那中年人道:“他們都叫我季先生,這酒樓便是我的。”
秋若寒道:“原來是老闆到了,失敬!剛才語言有得罪之處,請多包含。”
季先生道:“哪裡的話?小兄弟說的對,這酒名取得好啊!從此醉,醉紅塵。人人都道修煉好,人世紅塵多煩惱,豈不知最能讓人心醉的,便是這紅塵俗事?”
季先生叫來掌櫃的道:“今天這位小兄弟的酒錢免了!”
秋若寒也不矯情,道:“這免費美酒我就卻之不恭了。”說完便是抱著半壇酒,踉踉蹌蹌的向外走去,半晌才有一道聲音傳進酒樓:“告辭!”
季先生望著秋若寒走出酒樓大門,此刻不知道在想些什麼,這時掌櫃的走了過來,恭敬道:“主上是看上了這少年?”

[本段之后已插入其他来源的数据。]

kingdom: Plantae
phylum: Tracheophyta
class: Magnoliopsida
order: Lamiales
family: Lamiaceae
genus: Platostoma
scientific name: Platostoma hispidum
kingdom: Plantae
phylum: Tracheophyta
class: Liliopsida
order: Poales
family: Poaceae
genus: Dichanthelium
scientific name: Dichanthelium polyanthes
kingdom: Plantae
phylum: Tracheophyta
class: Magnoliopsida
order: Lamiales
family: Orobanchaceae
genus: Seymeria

季先生呵呵一笑道:“是啊,這是一個不錯的少年,我聽說麟兒最近被一女子迷得神魂顛倒,便是出關看看這是個怎麼樣的女子?順便解決同天下商盟交易的事,沒想到遇上這麼個有趣的少年。”隨後便向酒樓的高處走去。
秋若寒走出酒樓,但覺大腦昏昏沉沉的,不多時走到一家客棧,要了一間房,便是進入夢鄉了。醒來之時,太陽以上三竿,使勁的甩了甩頭,然後想想昨天發生的事,只覺得有些荒唐。秋若寒再次來到“從此醉”,這時小二笑臉相迎道:“公子來了。”
秋若寒道:“上一壺‘女兒心’。”
那小二道:“公子您還不知道吧。我們的老闆說了,以後我們的酒便是用了公子叫的名兒,就叫‘醉紅塵’。季先生說了,為感謝公子賜名,以後公子來這喝酒,酒都是免費的。”